> [Task to carry out]: Copy the article below on banning DIBS in full, word for word.

> [Page excerpt]:
Property News/ 9 November 2013 15 comments

Banning DIBS is the right move

FOR many years, the National House Buyers Association (HBA) has been urging the Government to take measures to stem the steep rise in property prices to avoid a “homeless generation” as current property prices are far beyond the reach of many low and middle-income families in urban and suburban areas.

This is a ticking time bomb that will result in many social problems if left unchecked.

 

Real Property Gains Tax (RPGT)

The announcement of the revised rate of tax on gains made in the disposal of properties, namely, the Real Property Gains Tax (RPGT), formerly known as the Anti Speculation Act, under Budget 2014 is far more superior to what had been proposed under Budget 2013 (See table above)

This is because, typically, if the property is purchased directly from the developer, it takes two years (for landed properties) and three years (for strata properties) to be completed.

Hence, under the previous RPGT, speculators could purchase properties from property developers upon their launch and then flip these properties on completion (after two years) and having to pay 10% (i.e. within the 3rd to 5th year).

It is hoped that the revised RPGT rate will deter speculators and, at the same time, not punish genuine house buyers who buy for their own stay or long-term investment. It is worth noting that buyers of residential property could seek a once-in-a-lifetime exemption from the tax.

Budget 2014 is best described as an “excellent mathematical formula” to curb the unbridled escalation of house prices, which has in the last three years skyrocketed. The Government has taken a step in the right direction with measures to slow down the steep rise in property prices due to false demand caused by excessive speculation fuelled by easy housing loans and the previously low RPGT.

> [Listed records]:
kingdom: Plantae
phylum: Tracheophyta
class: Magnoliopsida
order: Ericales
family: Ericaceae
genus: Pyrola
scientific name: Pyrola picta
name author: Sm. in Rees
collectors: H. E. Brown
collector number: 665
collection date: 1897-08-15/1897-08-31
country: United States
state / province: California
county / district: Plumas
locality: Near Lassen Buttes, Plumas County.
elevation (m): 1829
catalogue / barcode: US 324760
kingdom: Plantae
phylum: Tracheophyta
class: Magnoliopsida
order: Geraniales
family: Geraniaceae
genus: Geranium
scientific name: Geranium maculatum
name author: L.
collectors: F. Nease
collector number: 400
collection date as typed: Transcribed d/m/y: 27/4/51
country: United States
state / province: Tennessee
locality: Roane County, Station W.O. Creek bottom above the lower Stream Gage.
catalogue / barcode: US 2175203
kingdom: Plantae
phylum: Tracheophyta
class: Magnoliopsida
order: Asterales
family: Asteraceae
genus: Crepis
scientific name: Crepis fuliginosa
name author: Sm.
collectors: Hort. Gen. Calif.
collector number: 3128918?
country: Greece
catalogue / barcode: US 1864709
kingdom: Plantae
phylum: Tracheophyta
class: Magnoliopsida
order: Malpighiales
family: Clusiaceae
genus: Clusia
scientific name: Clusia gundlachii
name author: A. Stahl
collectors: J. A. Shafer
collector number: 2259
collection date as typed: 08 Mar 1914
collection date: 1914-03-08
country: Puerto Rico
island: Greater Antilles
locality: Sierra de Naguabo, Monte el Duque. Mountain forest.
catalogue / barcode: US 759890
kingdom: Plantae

> [Task result]:
Property News/ 9 November 2013 15 comments

Banning DIBS is the right move

FOR many years, the National House Buyers Association (HBA) has been urging the Government to take measures to stem the steep rise in property prices to avoid a “homeless generation” as current property prices are far beyond the reach of many low and middle-income families in urban and suburban areas.

This is a ticking time bomb that will result in many social problems if left unchecked.

 

Real Property Gains Tax (RPGT)

The announcement of the revised rate of tax on gains made in the disposal of properties, namely, the Real Property Gains Tax (RPGT), formerly known as the Anti Speculation Act, under Budget 2014 is far more superior to what had been proposed under Budget 2013 (See table above)

This is because, typically, if the property is purchased directly from the developer, it takes two years (for landed properties) and three years (for strata properties) to be completed.

Hence, under the previous RPGT, speculators could purchase properties from property developers upon their launch and then flip these properties on completion (after two years) and having to pay 10% (i.e. within the 3rd to 5th year).

It is hoped that the revised RPGT rate will deter speculators and, at the same time, not punish genuine house buyers who buy for their own stay or long-term investment. It is worth noting that buyers of residential property could seek a once-in-a-lifetime exemption from the tax.

Budget 2014 is best described as an “excellent mathematical formula” to curb the unbridled escalation of house prices, which has in the last three years skyrocketed. The Government has taken a step in the right direction with measures to slow down the steep rise in property prices due to false demand caused by excessive speculation fuelled by easy housing loans and the previously low RPGT.